### Passage
=-=-=-=-=

Izutsu comments that when the hollows imagine that they are independently existing, and therefore making those sounds, they are wrong. "Not that the "hollows" do not exist at all. They are surely there. But they are actualized only by the positive activity of the Wind."29 Both for Chuang-tzu and Ibn ‘Arabi, existence is moving. It is not a thing. It is an actus. "No one can see the Absolute itself as ‘something’ existent, but no one can deny, either, the presence of its actus. And that actus is philosophically nothing other than Existence."30 For Chuang-tzu the Absolute has two faces. "In its cosmic aspect the Absolute is Nature, a vital energy of Being which pervades all and makes them exist, grow, decay, and ultimately brings them back to the original source, while in its personal aspect it is God, the Creator of Heaven and Earth, the Lord of all things and events."31

David Loy

David Loy is both a Buddhist practitioner and student of Yamada Roshi, as well as Buddhist philosopher and social critic, and we met him before with his informal survey of Yamada’s Christian students. And it is from this perspective that he launches a vigorous criticism of the problems of our Western culture, a culture which is fast becoming a global one. He incisively analyses in "Trying to Become Real: a Buddhist critique of some secular heresies," our obsessive pursuit of meaning by way of money, fame, romantic love and technological power, and in "The Religion of the Market," he extends his analysis to capitalism and consumerism, or economics without a sense of the human values it is meant to serve. He fortifies this Buddhist critique by similar insights coming from psychoanalysis and existentialism, which themes he develops in his Lack and Transcendence.

What makes this a Buddhist critique is the solution he proposes for these ills. Our modern sense of ego-consciousness gives rise in us to a sense of lack which we try to fill by these various means like money, fame, etc. Why not strike at the root of the problem, which is the ego, itself? Why not bring to an end the duality between the ego and the things it pursues? "If a sense-of-lack is the inescapable "shadow" of our sense-of-self, then the only way lack can be ended is by ending the sense-of-self – that is, by transforming the sense of myself as a Cartesian-like, self-sufficient self-consciousness separate from the objective world, into a more relational awareness that is nondual with the world."32

Loy, in his masterful book Nonduality, shows that such a solution is solidly based not only on Mahayana Buddhism, but on the advaitan Vedanta and Taoism, as well. They all share a common nondual experience which they articulate in various ways which, on the surface might appear contradictory, but which, in fact, express different aspects of the same core experience. Therefore, Loy’s social criticism and the solution that he proposes takes on a new depth when we see it against this panoramic exposition of Eastern thought. Modern Western philosophy, he argues, has been enmeshed in duality from the time of Descartes, so it can hardly be expected to heal our afflictions that come precisely from duality. Why not seriously consider the philosophy of nonduality as a genuine alternative to modern Western philosophy and the social ills of Western society?

=-=-=-=-=

### Entries
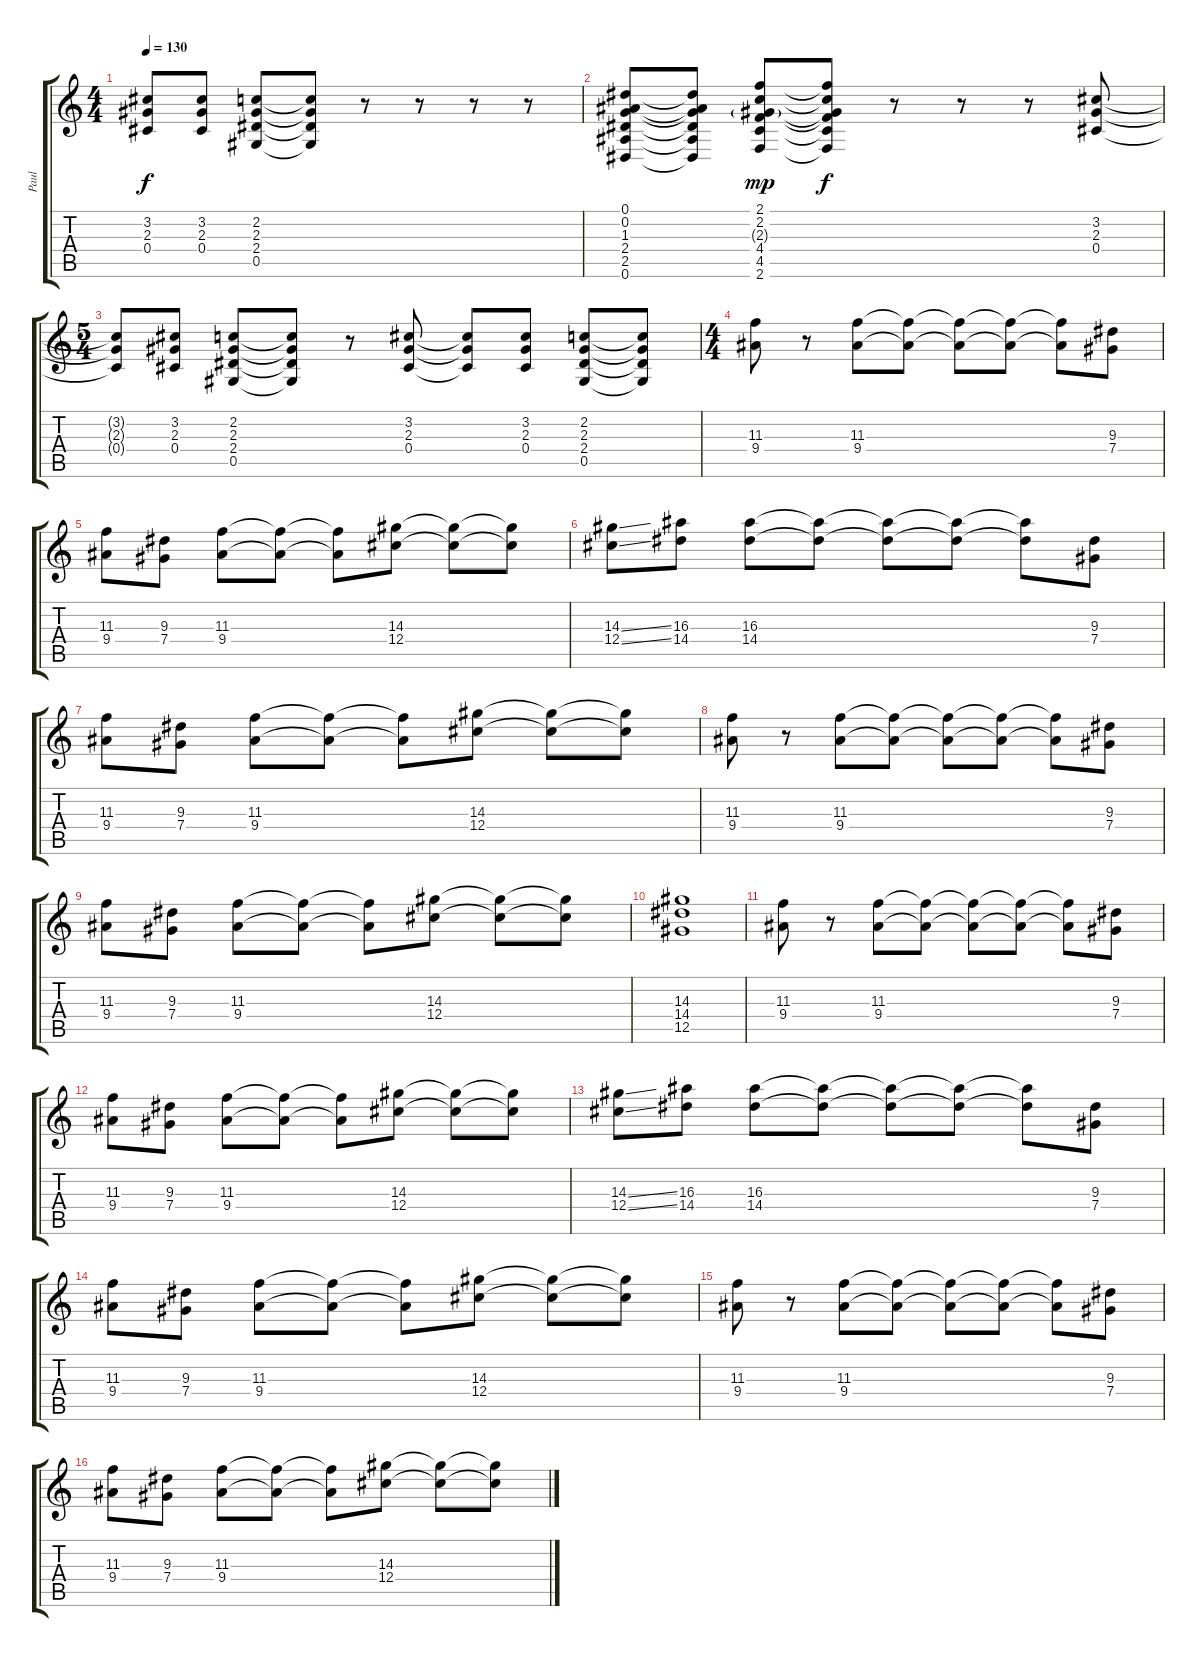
\track ("Paul" "Paul") {instrument distortionguitar}
\staff {score tabs}
\tuning (Eb4 Bb3 Gb3 Db3 Ab2 Eb2) {hide}
\ts (4 4)
\tempo 130
\clef g2
\ks c
(3.2{t} 2.3{t} 0.4{t}).8{dy f} (3.2 2.3 0.4).8 (2.2 2.3 2.4 0.5).8 (2.2{t} 2.3{t} 2.4{t} 0.5{t}).8 r.8 r.8 r.8 r.8 |
(0.1 0.2 1.3 2.4 2.5 0.6).8 (0.1{t} 0.2{t} 1.3{t} 2.4{t} 2.5{t} 0.6{t}).8 (2.1 2.2 2.3{g} 4.4 4.5 2.6).8{dy mp} (2.1{t} 2.2{t} 2.3{t} 4.4{t} 4.5{t} 2.6{t}).8{dy f} r.8 r.8 r.8 (3.2 2.3 0.4).8 |
\ts (5 4)
(3.2{t} 2.3{t} 0.4{t}).8 (3.2 2.3 0.4).8 (2.2 2.3 2.4 0.5).8 (2.2{t} 2.3{t} 2.4{t} 0.5{t}).8 r.8 (3.2 2.3 0.4).8 (3.2{t} 2.3{t} 0.4{t}).8 (3.2 2.3 0.4).8 (2.2 2.3 2.4 0.5).8 (2.2{t} 2.3{t} 2.4{t} 0.5{t}).8 |
\ts (4 4)
(11.3 9.4).8 r.8 (11.3 9.4).8 (11.3{t} 9.4{t}).8 (11.3{t} 9.4{t}).8 (11.3{t} 9.4{t}).8 (11.3{t} 9.4{t}).8 (9.3 7.4).8 |
(11.3 9.4).8 (9.3 7.4).8 (11.3 9.4).8 (11.3{t} 9.4{t}).8 (11.3{t} 9.4{t}).8 (14.3 12.4).8 (14.3{t} 12.4{t}).8 (14.3{t} 12.4{t}).8 |
(14.3{ss} 12.4{ss}).8 (16.3 14.4).8 (16.3 14.4).8 (16.3{t} 14.4{t}).8 (16.3{t} 14.4{t}).8 (16.3{t} 14.4{t}).8 (16.3{t} 14.4{t}).8 (9.3 7.4).8 |
(11.3 9.4).8 (9.3 7.4).8 (11.3 9.4).8 (11.3{t} 9.4{t}).8 (11.3{t} 9.4{t}).8 (14.3 12.4).8 (14.3{t} 12.4{t}).8 (14.3{t} 12.4{t}).8 |
(11.3 9.4).8 r.8 (11.3 9.4).8 (11.3{t} 9.4{t}).8 (11.3{t} 9.4{t}).8 (11.3{t} 9.4{t}).8 (11.3{t} 9.4{t}).8 (9.3 7.4).8 |
(11.3 9.4).8 (9.3 7.4).8 (11.3 9.4).8 (11.3{t} 9.4{t}).8 (11.3{t} 9.4{t}).8 (14.3 12.4).8 (14.3{t} 12.4{t}).8 (14.3{t} 12.4{t}).8 |
(14.3 14.4 12.5).1 |
(11.3 9.4).8 r.8 (11.3 9.4).8 (11.3{t} 9.4{t}).8 (11.3{t} 9.4{t}).8 (11.3{t} 9.4{t}).8 (11.3{t} 9.4{t}).8 (9.3 7.4).8 |
(11.3 9.4).8 (9.3 7.4).8 (11.3 9.4).8 (11.3{t} 9.4{t}).8 (11.3{t} 9.4{t}).8 (14.3 12.4).8 (14.3{t} 12.4{t}).8 (14.3{t} 12.4{t}).8 |
(14.3{ss} 12.4{ss}).8 (16.3 14.4).8 (16.3 14.4).8 (16.3{t} 14.4{t}).8 (16.3{t} 14.4{t}).8 (16.3{t} 14.4{t}).8 (16.3{t} 14.4{t}).8 (9.3 7.4).8 |
(11.3 9.4).8 (9.3 7.4).8 (11.3 9.4).8 (11.3{t} 9.4{t}).8 (11.3{t} 9.4{t}).8 (14.3 12.4).8 (14.3{t} 12.4{t}).8 (14.3{t} 12.4{t}).8 |
(11.3 9.4).8 r.8 (11.3 9.4).8 (11.3{t} 9.4{t}).8 (11.3{t} 9.4{t}).8 (11.3{t} 9.4{t}).8 (11.3{t} 9.4{t}).8 (9.3 7.4).8 |
(11.3 9.4).8 (9.3 7.4).8 (11.3 9.4).8 (11.3{t} 9.4{t}).8 (11.3{t} 9.4{t}).8 (14.3 12.4).8 (14.3{t} 12.4{t}).8 (14.3{t} 12.4{t}).8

=-=-=-=-=

### Exercise directions
Copy everything from "Loy, in his" down to "of Western society?" in the nonduality passage above, word for word.

### Problem solution
Loy, in his masterful book Nonduality, shows that such a solution is solidly based not only on Mahayana Buddhism, but on the advaitan Vedanta and Taoism, as well. They all share a common nondual experience which they articulate in various ways which, on the surface might appear contradictory, but which, in fact, express different aspects of the same core experience. Therefore, Loy’s social criticism and the solution that he proposes takes on a new depth when we see it against this panoramic exposition of Eastern thought. Modern Western philosophy, he argues, has been enmeshed in duality from the time of Descartes, so it can hardly be expected to heal our afflictions that come precisely from duality. Why not seriously consider the philosophy of nonduality as a genuine alternative to modern Western philosophy and the social ills of Western society?